For any $\kappa>0$, we consider the Gaussian heat kernel $$ p^\kappa_t (x) := (\kappa \pi t)^{-\frac{d}{2}} e^{-\frac{|x|^2}{\kappa t}}, \quad t>0, x \in {\mathbb R}^d. $$

Let $L^0 := L^0 (\mathbb R^d)$ be the space of real-valued measurable functions on $\mathbb R^d$. Let $L^0_+ := L^0_{+} (\mathbb R^d)$ the subspace of $L^0$ consisting of non-negative functions. Let $L^0_b := L^0_b (\mathbb R^d)$ the subspace of $L^0$ consisting of bounded functions. For $f \in L^0_b \cup L^0_+$, let $$ P_t^\kappa f (x) := \int_{\mathbb R^d} p^\kappa_t (x-y) f (y) \, \mathrm d y, \quad t >0, x \in \mathbb R^d. $$

It is stated in the paper Singular density dependent stochastic differential equations that

It is well-known that for some constant $c>0$, $$ \|P^\kappa_t \|_{L^p \to L^{p'}} := \sup_{\|f\|_{L^p} \le 1} \|P^\kappa_t f\|_{L^{p'}} \le c t^{-\frac{d(p'-p)}{2pp'}}, \quad t>0, 1 \le p \le p' \le \infty. $$

I would like to ask if the constant $c$ depends on $\kappa$. Any reference is appreciated.
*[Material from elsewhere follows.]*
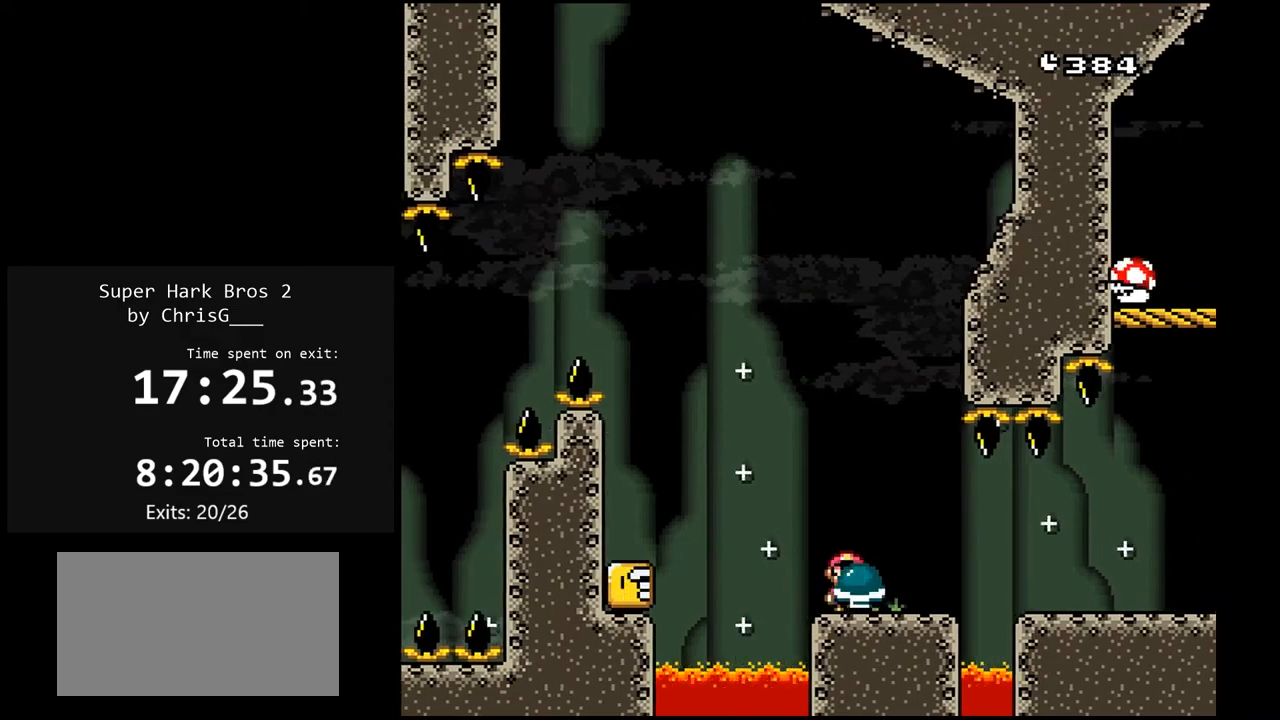
{"buttons": ["Y"], "events": [[233, "B", "down"], [300, "B", "up"]]}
Thank you so much for your elaboration!

Answer 1

$\newcommand\ka\kappa$Yes, the best constant $c$ depends on $\ka$ if $p<p'<\infty$.
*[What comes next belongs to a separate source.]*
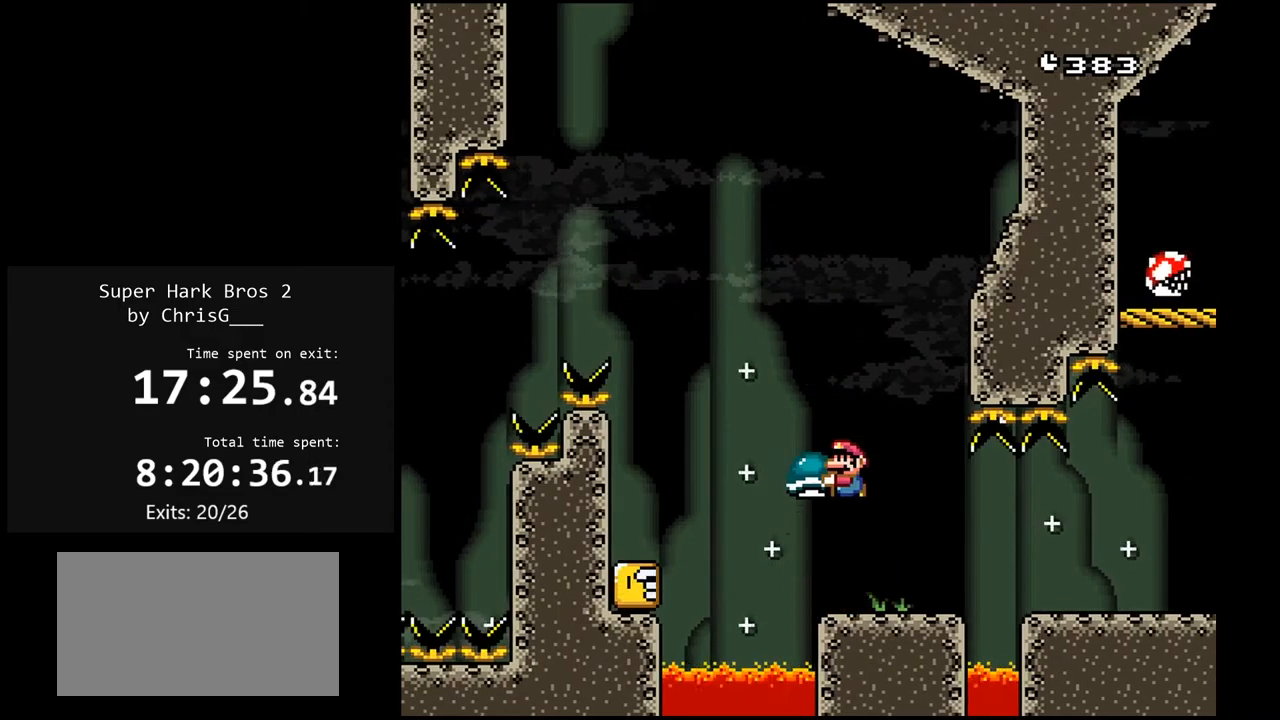
{"buttons": ["B", "Y", "DPAD_LEFT"], "events": [[183, "Y", "up"], [233, "Y", "down"], [333, "DPAD_LEFT", "down"], [467, "B", "down"]]}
Indeed, the inequality in question can be rewritten as $$t^Q\sup_{\|f\|_{L^p} \le 1} \|P^\ka_t f\|_{L^{p'}} \le c \tag{1}\label{1}$$ if $t>0$ and $1 \le p \le p' \le \infty$, where $Q:=\frac{d(p'-p)}{2pp'}\in[0,\infty]$. So, the best constant $c$ in inequality \eqref{1} is $$c^\ka:=\sup_{t>0}t^Q\sup_{\|f\|_{L^p} \le 1} \|P^\ka_t f\|_{L^{p'}}.$$

Note that $p^\ka_t=p^1_{\ka t}$ and hence $P^\ka_t=P^1_{\ka t}$. So, $$c^\ka=\sup_{t>0}t^Q\sup_{\|f\|_{L^p} \le 1} \|P^1_{\ka t} f\|_{L^{p'}} =\ka^{-Q}\sup_{u>0}u^Q\sup_{\|f\|_{L^p} \le 1} \|P^1_u f\|_{L^{p'}} =\ka^{-Q}c^1,$$ which depends on $\ka>0$ if $Q\ne0$, since $c^1\in(0,\infty)$ (the latter fact follows immediately from Young's convolution inequality, with $r=p'$). $\quad\Box$